Here's my two pennies worth on the whole sports washing debate (if anyone is interested)
I feel when Sheikh Mansour bought the club back in 2008 it is fairly clear it was with Abu Dhabi's backing, he is a member of their Royal Family after all. It was widely known that the UAE at that time were investing in industries around the world in order to build an economy less reliant on oil (there's that word) and one that could also fall back on various enterprises. Some of these included Virgin Galactic, the bail out of Barclays in '08 & clearly the acquisition of Manchester City.
Now, where I differ with the view point in that video is that I don't see this as being about clearing their image to the West or any other sinister motives for that matter. It is more about getting into the Western market in a way that has allowed them to secure their future, build influence and trade with a view to remaining on the world stage once the oil isn't viable. As a result we have seen in our own club the incredible job they have done in turning City into the best run football club on the planet along with the redevelopment of East Manchester.

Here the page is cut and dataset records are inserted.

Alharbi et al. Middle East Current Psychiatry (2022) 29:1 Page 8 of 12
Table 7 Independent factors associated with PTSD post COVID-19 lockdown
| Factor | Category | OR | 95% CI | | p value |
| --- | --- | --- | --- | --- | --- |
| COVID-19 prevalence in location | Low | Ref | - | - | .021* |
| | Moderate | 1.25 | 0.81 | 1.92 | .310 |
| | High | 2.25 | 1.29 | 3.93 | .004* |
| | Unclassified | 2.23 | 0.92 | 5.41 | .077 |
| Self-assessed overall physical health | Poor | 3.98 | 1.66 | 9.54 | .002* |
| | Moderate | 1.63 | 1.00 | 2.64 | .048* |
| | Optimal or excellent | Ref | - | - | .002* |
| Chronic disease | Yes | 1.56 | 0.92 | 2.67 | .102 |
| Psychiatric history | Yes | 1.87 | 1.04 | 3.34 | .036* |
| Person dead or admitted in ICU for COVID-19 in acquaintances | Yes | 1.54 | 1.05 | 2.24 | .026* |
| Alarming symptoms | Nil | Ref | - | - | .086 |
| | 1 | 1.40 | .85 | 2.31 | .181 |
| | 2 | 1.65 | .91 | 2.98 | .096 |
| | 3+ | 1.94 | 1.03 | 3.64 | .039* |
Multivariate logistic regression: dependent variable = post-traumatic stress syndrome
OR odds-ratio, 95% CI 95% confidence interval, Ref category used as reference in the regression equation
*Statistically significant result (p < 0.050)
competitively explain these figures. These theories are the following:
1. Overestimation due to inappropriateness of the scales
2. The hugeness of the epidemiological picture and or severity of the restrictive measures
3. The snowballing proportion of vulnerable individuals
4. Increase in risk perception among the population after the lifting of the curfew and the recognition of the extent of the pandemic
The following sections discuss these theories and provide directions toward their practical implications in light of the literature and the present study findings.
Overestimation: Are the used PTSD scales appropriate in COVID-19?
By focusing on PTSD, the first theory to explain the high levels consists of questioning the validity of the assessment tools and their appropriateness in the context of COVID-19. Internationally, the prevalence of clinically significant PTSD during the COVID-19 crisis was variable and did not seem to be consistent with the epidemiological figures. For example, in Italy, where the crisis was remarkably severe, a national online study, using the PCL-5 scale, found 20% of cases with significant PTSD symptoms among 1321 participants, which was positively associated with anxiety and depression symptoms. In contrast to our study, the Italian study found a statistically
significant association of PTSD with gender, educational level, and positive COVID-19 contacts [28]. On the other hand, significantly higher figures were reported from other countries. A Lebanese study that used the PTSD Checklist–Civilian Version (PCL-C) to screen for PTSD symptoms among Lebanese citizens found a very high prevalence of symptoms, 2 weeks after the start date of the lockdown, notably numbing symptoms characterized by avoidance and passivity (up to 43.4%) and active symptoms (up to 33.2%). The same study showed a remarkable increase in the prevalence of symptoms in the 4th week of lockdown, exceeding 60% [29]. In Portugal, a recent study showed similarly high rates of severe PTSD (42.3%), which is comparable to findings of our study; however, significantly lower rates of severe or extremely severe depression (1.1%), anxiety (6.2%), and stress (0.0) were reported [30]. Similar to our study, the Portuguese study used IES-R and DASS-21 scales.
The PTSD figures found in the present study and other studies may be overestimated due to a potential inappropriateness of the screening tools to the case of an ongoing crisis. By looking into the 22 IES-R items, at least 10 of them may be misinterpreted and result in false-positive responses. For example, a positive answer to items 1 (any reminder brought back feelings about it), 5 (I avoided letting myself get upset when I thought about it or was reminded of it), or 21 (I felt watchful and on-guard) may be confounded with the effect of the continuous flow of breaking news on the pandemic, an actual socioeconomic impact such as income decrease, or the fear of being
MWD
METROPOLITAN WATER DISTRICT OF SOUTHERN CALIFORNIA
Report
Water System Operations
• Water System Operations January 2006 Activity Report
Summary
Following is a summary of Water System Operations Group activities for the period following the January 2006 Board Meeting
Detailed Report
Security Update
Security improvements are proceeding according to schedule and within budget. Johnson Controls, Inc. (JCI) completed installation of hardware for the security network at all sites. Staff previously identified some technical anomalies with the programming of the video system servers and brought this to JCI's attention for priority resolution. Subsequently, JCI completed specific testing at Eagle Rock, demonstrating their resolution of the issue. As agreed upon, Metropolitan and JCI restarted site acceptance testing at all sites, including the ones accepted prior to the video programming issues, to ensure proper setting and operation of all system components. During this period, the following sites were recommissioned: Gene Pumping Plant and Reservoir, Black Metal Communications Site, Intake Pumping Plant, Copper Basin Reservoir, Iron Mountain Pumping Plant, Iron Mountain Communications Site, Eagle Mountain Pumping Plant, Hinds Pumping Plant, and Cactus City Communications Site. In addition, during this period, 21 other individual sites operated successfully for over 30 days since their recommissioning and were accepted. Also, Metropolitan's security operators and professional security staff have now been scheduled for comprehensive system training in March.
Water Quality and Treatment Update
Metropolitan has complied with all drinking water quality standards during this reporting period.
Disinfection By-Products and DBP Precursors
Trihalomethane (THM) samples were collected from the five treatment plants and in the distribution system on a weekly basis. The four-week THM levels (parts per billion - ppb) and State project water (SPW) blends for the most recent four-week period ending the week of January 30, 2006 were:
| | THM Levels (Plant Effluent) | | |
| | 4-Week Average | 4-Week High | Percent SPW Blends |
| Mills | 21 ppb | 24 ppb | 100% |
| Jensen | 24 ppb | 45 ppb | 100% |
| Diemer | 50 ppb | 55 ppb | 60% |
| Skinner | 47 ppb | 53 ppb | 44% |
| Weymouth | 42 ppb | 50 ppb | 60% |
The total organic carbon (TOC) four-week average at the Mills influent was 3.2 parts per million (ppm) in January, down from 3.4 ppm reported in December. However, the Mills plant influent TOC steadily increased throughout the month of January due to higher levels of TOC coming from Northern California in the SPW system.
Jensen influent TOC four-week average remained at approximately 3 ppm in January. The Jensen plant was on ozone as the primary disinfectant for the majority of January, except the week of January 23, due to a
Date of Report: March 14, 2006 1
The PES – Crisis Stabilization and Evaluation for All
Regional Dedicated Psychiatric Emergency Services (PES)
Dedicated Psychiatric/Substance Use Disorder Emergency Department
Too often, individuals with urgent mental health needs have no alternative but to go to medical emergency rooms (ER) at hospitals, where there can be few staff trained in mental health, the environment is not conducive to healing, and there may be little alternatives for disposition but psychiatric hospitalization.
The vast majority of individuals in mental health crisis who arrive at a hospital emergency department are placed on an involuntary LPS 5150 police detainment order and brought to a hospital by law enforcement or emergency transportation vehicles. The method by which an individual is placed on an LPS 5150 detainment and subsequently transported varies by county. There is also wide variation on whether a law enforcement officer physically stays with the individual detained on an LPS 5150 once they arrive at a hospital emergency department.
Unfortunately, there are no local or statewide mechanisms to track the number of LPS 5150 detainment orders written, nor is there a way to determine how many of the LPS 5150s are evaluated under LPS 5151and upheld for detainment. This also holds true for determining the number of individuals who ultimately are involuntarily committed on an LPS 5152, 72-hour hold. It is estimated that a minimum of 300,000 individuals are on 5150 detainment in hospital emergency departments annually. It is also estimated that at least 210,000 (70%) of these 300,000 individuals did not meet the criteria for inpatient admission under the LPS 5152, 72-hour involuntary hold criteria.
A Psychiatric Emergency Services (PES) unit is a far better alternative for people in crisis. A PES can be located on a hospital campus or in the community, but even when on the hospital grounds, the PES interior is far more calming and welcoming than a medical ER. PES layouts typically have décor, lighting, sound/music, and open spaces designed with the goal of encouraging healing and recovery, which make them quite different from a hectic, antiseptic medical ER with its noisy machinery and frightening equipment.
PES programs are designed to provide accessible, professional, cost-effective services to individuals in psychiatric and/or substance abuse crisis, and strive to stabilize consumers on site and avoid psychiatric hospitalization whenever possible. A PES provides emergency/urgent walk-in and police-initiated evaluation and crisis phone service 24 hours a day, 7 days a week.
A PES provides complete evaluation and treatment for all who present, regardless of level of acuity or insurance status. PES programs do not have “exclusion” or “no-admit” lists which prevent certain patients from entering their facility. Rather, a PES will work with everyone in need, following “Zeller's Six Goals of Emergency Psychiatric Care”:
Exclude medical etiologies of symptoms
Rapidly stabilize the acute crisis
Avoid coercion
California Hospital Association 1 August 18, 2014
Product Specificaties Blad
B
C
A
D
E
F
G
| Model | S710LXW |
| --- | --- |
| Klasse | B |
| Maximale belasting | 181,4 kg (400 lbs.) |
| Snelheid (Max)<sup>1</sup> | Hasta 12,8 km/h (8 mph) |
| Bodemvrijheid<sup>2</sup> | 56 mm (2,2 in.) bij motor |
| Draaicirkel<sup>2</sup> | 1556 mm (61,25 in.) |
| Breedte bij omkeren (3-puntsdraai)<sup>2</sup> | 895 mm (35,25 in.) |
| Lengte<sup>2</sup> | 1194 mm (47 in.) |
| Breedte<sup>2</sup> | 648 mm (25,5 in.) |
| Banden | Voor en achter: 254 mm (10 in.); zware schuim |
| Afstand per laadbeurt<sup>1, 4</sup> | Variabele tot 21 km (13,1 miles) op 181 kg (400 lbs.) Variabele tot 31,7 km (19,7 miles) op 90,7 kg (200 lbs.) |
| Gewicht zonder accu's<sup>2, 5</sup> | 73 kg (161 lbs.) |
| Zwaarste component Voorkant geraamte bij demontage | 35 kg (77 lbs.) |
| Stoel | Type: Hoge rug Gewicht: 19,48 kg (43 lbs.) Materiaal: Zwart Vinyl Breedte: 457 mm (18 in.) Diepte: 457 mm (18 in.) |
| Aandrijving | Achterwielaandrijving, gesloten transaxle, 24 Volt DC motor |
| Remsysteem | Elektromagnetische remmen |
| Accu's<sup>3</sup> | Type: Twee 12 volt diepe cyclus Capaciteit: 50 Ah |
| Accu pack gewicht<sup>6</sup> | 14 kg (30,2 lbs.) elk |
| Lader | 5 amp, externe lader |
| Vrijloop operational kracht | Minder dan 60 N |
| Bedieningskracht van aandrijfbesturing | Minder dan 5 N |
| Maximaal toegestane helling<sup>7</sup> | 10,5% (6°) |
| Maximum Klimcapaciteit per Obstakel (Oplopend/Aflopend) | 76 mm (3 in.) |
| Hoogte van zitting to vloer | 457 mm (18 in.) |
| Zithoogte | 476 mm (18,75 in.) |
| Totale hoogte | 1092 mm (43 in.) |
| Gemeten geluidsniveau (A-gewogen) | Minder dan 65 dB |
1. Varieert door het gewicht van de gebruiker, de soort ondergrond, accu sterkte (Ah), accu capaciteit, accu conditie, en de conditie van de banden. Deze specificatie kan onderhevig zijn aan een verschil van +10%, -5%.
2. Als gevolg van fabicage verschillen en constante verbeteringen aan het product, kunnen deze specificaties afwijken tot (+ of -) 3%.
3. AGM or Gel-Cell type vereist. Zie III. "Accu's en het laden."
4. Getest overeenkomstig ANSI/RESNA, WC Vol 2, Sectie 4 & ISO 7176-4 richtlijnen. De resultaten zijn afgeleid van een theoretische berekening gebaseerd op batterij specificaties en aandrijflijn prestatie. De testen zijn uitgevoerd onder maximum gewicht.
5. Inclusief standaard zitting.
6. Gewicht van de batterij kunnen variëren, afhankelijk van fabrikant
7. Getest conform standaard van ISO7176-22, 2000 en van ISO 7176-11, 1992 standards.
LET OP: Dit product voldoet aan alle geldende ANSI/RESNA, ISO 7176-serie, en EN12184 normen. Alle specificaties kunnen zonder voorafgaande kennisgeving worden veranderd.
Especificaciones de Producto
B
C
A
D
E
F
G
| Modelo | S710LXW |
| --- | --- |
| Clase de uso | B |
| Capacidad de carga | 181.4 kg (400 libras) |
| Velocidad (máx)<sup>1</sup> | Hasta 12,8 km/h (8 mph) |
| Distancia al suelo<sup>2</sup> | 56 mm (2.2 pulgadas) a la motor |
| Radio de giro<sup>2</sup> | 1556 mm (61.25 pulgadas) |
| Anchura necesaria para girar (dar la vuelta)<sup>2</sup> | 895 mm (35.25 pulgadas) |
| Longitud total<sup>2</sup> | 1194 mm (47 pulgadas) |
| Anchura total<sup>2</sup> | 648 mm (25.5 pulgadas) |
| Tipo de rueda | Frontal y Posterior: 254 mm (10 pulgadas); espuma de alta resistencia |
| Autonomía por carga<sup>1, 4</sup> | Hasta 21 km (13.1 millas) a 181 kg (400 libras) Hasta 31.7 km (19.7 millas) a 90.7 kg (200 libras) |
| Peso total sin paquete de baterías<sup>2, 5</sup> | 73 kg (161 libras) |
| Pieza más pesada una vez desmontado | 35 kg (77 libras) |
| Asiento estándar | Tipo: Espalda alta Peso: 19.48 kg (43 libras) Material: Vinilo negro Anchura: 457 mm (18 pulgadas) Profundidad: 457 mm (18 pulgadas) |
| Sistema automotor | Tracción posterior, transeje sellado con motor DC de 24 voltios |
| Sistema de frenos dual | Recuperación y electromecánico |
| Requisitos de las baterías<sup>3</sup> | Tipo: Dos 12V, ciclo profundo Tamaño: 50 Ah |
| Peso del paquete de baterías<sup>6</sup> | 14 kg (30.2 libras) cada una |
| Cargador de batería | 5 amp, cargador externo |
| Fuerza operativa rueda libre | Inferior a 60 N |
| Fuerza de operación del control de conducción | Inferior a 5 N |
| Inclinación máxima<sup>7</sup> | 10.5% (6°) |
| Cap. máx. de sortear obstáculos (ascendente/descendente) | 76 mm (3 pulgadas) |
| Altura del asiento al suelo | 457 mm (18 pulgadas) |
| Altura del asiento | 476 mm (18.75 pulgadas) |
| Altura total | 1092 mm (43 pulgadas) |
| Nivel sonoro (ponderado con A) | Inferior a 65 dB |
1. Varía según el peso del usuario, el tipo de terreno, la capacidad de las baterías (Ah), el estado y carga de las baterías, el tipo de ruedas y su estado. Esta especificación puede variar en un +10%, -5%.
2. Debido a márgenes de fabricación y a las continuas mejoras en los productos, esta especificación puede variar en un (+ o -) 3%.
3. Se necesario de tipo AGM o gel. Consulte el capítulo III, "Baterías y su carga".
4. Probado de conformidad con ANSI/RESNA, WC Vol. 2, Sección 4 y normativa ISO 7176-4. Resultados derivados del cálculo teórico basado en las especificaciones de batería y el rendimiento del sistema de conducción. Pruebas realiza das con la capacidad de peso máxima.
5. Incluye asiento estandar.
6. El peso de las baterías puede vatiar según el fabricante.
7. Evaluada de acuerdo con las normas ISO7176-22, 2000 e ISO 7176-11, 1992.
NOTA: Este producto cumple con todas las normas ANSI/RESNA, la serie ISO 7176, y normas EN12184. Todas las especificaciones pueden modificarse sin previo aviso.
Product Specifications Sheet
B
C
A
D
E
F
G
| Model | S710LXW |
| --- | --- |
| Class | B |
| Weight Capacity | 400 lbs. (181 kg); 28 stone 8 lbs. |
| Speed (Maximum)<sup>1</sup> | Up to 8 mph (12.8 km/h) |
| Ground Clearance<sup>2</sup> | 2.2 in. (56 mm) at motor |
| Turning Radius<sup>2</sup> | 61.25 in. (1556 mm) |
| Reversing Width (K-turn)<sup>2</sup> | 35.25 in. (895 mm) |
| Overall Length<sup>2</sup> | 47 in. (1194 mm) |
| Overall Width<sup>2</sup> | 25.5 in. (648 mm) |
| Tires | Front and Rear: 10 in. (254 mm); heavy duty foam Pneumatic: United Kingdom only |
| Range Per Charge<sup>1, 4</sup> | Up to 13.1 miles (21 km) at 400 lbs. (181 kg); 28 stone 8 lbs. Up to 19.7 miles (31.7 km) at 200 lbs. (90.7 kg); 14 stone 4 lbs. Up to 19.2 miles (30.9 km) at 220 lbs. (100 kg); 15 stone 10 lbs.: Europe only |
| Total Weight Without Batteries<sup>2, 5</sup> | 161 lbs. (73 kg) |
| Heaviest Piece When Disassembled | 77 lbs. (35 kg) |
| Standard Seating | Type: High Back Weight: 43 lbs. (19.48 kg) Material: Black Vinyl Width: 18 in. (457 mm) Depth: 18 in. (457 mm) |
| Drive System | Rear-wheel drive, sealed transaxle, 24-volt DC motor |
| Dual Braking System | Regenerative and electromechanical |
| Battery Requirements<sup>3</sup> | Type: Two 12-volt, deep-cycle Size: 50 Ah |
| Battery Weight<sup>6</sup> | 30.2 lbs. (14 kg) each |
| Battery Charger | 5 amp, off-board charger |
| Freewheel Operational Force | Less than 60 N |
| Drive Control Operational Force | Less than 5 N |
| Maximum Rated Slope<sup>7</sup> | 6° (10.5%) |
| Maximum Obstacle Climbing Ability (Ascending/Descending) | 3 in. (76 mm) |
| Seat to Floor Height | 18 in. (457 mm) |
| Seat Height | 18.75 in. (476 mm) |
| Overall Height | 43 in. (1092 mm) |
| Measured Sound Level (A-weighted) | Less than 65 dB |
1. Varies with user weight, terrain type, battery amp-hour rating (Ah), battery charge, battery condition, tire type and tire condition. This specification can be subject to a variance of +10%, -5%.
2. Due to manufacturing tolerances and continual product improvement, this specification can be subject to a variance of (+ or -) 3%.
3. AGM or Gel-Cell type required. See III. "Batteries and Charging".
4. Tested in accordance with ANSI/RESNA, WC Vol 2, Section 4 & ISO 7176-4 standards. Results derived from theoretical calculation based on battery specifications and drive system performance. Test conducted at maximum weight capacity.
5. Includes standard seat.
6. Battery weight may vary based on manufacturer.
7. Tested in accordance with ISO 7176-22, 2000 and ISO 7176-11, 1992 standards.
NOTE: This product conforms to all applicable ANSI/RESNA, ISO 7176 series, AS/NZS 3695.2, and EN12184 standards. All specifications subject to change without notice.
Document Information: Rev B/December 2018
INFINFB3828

Now let's look at the facts:
- Human rights abuses:
Whilst it's clear human rights are far from perfect in the UAE, it is in my view, very hypocritical for the press of the very nation that divided and fractured the region in the aftermath of WW1 to sit in their ivory towers and criticize the UAE, which for a start, holds a complete set of moral values to the West via the Sharia it follows as part of it's core identity. We all know the Middle East isn't Disney Land, but let's also not demonize the countries there that are actually rapidly improving and implanting Western culture, even giving to it, when it was the west that fractured and plundered the region of it's natural resources in the first place.
- Soft Power:
This, is just plain old Capitalism. Powerful people buy into industries for influence for all manner of reasons, it's is as old as the Pound itself. However, it would appear to me that it is only a problem when brown Muslim people do it, rather than the traditional white Westerners. If anyone can show me the facts of how Sheikh Mansour buying Manchester City, and then using it to develop land around Manchester and the UK, for better leverage with the UK government in other business ventures, has been a bad thing, I'll hold my hands up, however I will require solid evidence.
- City are bad for the game:
Our chairman nailed it best when he said 'we will not be held accountable for the poor decisions of other football clubs' or something to that effect. You can have all the resources in the world, but if you don't put the right people in the right place and invest in the right areas you just end up with an expensive mess, see FC Barcelona for a clear modern example of this, or Man Utd until recently. We ourselves are where we are today because we have invested wisely and built steadily with a clear model in place. City's investment has opened the door to the likes of Leicester, Tottenham & others to seriously complete in the Premier League, as before the takeover the Top 4 consisted of Man Utd, Arsenal, Chelsea & Liverpool year in, year out. Collecting all of that CL revenue and creating a gap to the rest. We have shattered that and redistributed money around the game, leading to a much better Premier League.
To summarize:
Our owners aren't perfect, if I could change the human rights abuses in the Middle East as a whole I would, but at the same time I respect that the UAE is trying to get better in comparison with the wider region, they are growing at a rapid rate whilst taking the best of Western culture to do so & that they have a different culture to our own. Just look at what they've done for the City of Manchester, women's football, the LGBT culture within the football club, this is just the stuff we know about. We haven't even touched the service on their other investments/business portfolio. They are not quite the brown backward Muslim's these groups make them out to be.
I also can not take the reporting of the likes of Miguel Delaney to be informed and factual, when, during our FFP trial he was presented with a brilliantly written article by a lawyer which pretty much detailed and called how the case would go, and totally dismissed it. It proved he has a narrative he is driven by regardless of facts. Any journalist worth his salt would of taken that info on board and ran with it.